Helminth infections are widespread in Sub-Saharan Africa. Courtesy of Global Atlas of Helminth Infections.

Bogoch is the first to use an iPhone to detect intestinal parasites. But smartphones have been used as microscopes before, the first time in 2011 to detect blood diseases. Sebastian Wachsman-Hogiu, a UC Davis physicist, was able to detect both the low levels of blood cells in iron deficiency anemia, and the crescent-shaped blood cells of sickle-cell anemia.
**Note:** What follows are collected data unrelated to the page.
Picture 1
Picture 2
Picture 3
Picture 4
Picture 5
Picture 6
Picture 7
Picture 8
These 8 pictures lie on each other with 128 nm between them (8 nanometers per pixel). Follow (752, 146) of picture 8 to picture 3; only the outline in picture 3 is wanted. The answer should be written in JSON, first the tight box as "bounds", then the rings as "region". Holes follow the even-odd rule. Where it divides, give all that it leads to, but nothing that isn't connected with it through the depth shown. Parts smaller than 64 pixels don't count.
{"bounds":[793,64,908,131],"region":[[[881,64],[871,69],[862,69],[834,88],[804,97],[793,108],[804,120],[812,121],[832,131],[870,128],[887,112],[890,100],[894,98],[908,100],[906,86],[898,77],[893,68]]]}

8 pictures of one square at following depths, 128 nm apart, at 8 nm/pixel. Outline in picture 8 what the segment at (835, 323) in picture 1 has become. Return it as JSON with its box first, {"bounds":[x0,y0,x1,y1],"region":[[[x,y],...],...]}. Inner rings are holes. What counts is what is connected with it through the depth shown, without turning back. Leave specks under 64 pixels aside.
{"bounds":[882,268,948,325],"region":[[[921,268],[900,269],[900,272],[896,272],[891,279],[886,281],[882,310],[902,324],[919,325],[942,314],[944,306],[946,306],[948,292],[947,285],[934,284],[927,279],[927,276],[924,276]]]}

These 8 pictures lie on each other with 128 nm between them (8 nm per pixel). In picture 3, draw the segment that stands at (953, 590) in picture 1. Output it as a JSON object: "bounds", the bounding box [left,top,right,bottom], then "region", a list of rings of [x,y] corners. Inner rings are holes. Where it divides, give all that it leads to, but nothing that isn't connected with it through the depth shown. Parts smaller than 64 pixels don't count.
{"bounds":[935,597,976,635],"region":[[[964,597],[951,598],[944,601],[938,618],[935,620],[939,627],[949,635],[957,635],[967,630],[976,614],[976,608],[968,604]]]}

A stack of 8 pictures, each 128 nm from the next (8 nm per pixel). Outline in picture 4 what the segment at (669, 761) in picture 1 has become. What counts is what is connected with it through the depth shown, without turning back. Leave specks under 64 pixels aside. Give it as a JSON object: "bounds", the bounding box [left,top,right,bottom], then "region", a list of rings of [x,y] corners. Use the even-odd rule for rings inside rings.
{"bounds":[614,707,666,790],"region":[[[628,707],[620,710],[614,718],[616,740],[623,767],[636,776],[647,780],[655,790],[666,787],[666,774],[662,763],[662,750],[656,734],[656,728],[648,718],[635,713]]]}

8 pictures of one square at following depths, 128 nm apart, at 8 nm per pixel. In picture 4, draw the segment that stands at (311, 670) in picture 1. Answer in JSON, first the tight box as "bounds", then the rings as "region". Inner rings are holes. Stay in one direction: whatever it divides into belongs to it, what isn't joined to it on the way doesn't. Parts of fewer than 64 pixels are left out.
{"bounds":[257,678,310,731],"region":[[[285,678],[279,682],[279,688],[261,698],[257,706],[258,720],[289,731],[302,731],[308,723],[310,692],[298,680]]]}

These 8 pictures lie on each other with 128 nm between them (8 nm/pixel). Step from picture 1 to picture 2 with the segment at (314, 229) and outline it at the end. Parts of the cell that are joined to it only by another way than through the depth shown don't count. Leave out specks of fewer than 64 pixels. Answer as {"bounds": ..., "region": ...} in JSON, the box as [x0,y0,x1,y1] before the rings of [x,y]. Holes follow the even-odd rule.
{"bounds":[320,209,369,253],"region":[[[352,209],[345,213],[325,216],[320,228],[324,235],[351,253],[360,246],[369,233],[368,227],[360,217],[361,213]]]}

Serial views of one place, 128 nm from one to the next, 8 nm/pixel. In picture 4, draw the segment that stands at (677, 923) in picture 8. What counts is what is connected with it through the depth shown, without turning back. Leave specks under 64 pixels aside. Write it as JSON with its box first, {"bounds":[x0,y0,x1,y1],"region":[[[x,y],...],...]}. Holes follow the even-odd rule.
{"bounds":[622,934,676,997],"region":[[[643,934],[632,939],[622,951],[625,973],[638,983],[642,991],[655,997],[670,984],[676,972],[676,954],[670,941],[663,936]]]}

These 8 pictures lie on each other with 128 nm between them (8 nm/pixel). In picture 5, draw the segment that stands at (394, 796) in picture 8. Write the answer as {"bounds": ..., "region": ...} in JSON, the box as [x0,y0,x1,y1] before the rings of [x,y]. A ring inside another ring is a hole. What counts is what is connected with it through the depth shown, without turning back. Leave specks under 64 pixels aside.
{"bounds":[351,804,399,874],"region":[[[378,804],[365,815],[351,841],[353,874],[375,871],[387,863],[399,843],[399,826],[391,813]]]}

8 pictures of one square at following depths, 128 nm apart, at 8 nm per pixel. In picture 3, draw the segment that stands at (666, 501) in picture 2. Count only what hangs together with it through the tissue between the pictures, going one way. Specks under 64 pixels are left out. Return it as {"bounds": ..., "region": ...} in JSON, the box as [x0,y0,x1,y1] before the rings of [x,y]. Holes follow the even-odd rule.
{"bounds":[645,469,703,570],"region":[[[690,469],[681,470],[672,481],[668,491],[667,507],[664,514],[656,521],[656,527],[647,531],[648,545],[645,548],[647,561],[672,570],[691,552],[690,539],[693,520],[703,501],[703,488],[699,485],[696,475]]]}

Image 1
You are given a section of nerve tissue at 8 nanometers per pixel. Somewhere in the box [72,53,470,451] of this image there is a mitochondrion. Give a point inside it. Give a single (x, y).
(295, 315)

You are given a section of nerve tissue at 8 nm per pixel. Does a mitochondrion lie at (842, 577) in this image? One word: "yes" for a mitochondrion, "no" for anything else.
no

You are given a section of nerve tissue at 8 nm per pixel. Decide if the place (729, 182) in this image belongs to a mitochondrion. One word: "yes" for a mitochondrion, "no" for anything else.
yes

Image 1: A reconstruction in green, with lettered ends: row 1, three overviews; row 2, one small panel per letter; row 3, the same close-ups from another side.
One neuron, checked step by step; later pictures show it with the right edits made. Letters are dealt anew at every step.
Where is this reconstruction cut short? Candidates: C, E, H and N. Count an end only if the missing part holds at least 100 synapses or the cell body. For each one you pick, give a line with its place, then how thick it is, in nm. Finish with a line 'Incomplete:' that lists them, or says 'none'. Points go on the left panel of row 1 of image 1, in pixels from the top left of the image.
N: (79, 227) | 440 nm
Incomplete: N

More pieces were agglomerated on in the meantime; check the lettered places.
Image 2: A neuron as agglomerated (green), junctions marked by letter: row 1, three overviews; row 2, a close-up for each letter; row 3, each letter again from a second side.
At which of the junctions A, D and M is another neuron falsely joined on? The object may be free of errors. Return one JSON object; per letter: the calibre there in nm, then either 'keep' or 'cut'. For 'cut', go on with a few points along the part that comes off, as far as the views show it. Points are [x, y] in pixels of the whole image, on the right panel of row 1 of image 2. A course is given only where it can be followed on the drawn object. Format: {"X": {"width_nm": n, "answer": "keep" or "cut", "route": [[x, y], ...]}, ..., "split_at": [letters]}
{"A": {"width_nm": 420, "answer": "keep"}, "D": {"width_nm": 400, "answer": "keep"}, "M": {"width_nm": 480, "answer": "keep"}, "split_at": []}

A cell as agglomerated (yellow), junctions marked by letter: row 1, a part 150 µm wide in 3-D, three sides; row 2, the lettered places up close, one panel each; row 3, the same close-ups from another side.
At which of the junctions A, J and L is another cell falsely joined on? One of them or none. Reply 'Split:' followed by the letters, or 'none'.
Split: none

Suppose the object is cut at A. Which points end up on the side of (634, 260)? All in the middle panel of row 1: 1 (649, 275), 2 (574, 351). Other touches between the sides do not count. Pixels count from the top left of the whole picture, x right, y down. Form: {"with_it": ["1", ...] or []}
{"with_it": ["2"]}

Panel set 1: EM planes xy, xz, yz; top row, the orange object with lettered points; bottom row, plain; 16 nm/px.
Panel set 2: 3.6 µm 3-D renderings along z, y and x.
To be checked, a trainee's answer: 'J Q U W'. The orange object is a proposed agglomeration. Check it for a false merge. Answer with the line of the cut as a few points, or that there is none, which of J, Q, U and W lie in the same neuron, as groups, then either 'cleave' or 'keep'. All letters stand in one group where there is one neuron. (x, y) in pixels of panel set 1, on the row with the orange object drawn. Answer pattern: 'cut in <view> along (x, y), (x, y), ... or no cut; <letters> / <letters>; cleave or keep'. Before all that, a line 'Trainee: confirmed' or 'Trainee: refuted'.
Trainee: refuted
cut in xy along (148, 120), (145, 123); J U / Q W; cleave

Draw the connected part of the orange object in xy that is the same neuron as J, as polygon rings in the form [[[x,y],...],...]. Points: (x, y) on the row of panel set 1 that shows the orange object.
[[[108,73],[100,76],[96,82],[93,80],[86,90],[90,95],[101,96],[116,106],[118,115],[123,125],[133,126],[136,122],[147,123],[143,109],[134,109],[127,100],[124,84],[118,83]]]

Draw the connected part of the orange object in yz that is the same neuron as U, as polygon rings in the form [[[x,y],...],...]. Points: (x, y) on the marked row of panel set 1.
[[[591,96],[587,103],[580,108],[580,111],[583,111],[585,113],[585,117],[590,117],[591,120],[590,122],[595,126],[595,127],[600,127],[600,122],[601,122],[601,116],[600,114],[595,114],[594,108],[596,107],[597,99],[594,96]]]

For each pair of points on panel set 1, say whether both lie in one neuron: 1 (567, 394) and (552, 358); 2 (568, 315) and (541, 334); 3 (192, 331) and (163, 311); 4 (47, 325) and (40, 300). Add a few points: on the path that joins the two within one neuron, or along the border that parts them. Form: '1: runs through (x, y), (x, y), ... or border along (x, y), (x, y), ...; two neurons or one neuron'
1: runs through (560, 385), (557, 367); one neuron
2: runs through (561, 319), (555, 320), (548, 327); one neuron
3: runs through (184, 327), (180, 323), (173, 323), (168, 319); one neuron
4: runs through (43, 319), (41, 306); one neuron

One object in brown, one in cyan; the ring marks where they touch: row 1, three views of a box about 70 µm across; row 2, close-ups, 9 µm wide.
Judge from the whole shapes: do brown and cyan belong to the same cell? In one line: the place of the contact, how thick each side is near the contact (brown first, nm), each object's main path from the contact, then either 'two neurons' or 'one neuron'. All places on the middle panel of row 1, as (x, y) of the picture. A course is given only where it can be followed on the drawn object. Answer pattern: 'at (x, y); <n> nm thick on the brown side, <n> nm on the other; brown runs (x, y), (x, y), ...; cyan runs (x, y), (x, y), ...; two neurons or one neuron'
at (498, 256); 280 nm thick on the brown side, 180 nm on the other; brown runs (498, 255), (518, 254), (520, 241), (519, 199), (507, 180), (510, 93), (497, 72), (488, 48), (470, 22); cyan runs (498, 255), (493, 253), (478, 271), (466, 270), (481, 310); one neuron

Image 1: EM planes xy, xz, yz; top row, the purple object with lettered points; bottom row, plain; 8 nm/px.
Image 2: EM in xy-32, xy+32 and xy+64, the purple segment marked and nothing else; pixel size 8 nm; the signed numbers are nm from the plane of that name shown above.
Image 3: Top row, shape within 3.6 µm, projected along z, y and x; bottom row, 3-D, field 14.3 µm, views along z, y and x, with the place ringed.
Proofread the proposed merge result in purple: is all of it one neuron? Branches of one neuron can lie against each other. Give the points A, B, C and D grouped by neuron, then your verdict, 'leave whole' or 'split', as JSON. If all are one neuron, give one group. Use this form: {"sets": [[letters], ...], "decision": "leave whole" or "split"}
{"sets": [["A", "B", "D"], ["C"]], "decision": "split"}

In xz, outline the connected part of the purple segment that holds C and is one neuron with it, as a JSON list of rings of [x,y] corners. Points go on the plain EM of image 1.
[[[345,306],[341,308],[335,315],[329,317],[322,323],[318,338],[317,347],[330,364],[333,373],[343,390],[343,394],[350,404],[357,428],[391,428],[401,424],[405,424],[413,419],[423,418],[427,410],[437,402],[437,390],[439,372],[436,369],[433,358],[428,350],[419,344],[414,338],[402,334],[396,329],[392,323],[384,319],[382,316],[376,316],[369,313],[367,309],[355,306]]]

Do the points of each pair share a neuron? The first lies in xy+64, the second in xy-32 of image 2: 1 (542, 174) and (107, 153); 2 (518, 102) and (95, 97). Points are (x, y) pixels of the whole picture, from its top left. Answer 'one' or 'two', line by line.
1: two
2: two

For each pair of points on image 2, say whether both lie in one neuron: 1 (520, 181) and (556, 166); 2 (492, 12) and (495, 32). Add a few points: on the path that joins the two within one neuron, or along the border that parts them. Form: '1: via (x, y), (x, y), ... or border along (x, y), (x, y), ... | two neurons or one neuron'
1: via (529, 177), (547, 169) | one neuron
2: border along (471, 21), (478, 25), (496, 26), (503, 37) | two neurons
The iPhone camera’s semiconductor sensor, which is light-sensitive to 1.7 micrometers , could easily display red blood cells, which are 7 micrometers in diameter.

Though inventing the iMicroscope in its original improvised form did not require the work of Silicon Valley engineers, perhaps it will inspire technology producers to create an application that officially facilitates the use of smartphones as microscopes. In the near future, such technology could allow doctors to share blood samples, provide feedback in real-time, crosscheck new images with a database of previous diagnoses, and respond to infected patients with the confident assertion, “Yes! There’s an app for that!”